Task statement
Scan the material below and count each line with the string "speed". Reply with the count alone.

Recorded data
******
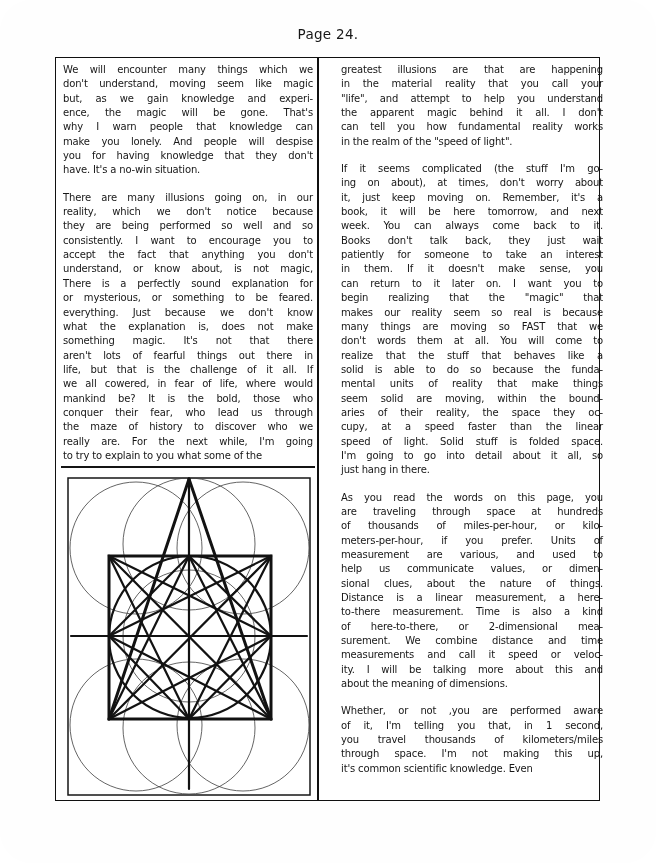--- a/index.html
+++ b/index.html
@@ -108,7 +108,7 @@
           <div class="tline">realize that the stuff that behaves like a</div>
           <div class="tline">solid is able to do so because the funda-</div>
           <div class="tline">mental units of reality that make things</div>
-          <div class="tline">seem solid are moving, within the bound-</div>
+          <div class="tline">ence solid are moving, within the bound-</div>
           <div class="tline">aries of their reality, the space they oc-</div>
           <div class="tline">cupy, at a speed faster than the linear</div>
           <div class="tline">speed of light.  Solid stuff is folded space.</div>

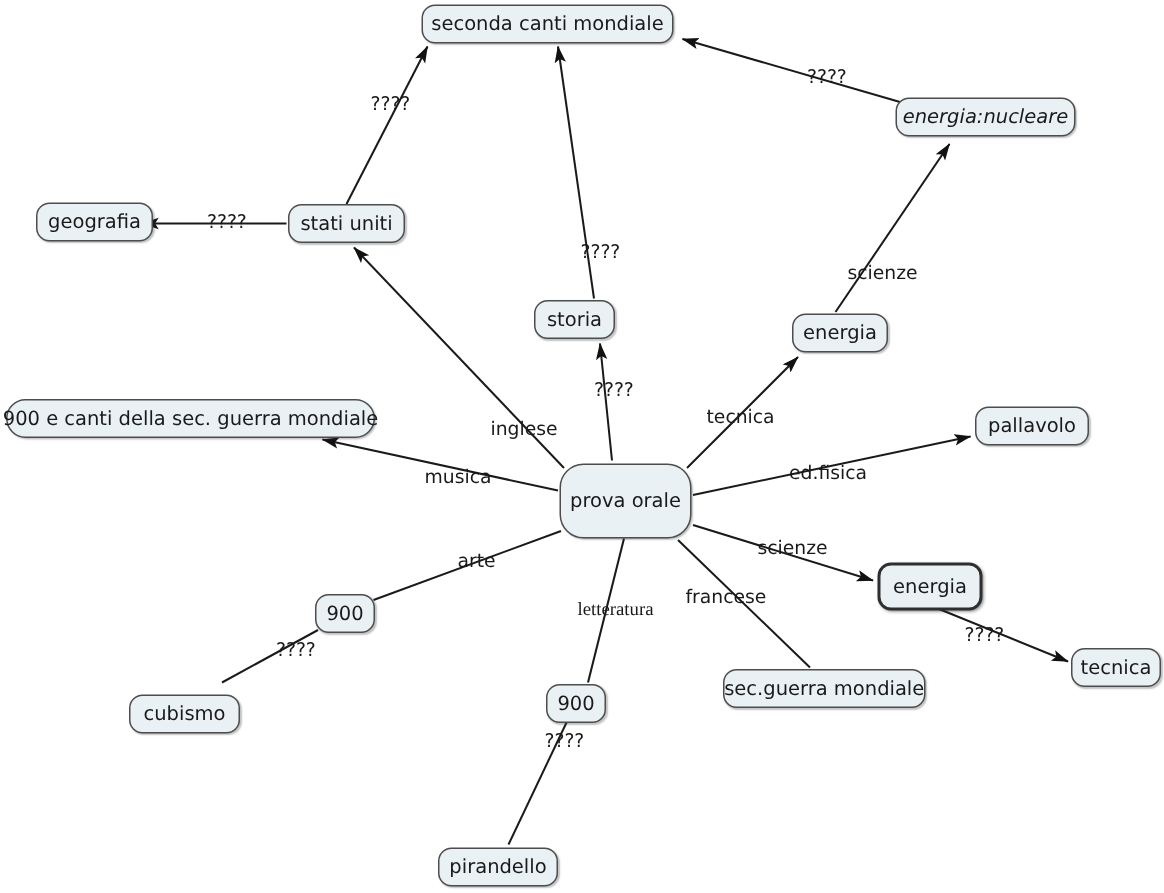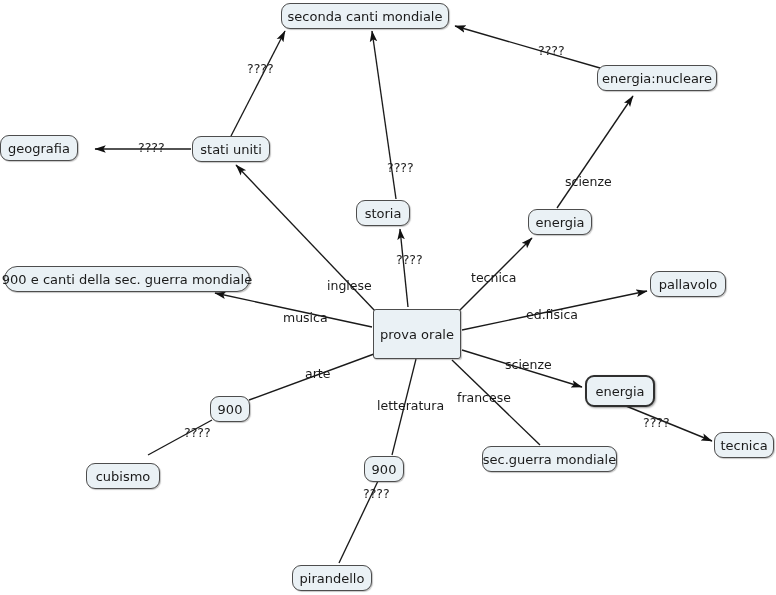--- a/index.html
+++ b/index.html
@@ -112,7 +112,7 @@
       <div class="node" style="left: 281px; top: 3px; width: 168px; height: 26px;">
         <span>seconda canti mondiale</span>
       </div>
-      <div class="node" style="left: 597px; top: 65px; width: 120px; height: 26px;">
+      <div class="node" style="left: 597px; top: 65px; width: 120px; height: 26px; font-style: italic;">
         <span>energia:nucleare</span>
       </div>
       <div class="node" style="left: 0; top: 135px; width: 78px; height: 26px;">

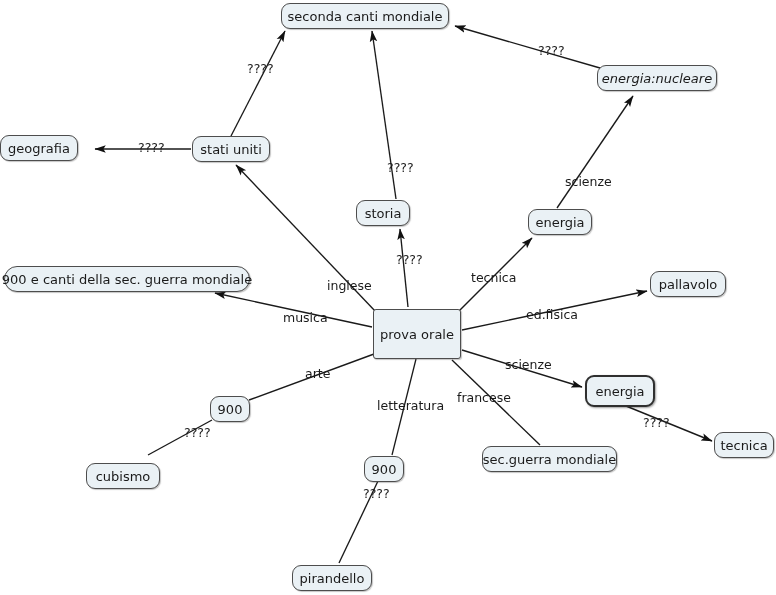--- a/index.html
+++ b/index.html
@@ -115,7 +115,7 @@
       <div class="node" style="left: 597px; top: 65px; width: 120px; height: 26px; font-style: italic;">
         <span>energia:nucleare</span>
       </div>
-      <div class="node" style="left: 0; top: 135px; width: 78px; height: 26px;">
+      <div class="node" style="left: 24px; top: 135px; width: 78px; height: 26px;">
         <span>geografia</span>
       </div>
       <div class="node" style="left: 192px; top: 136px; width: 78px; height: 26px;">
******
Solution
2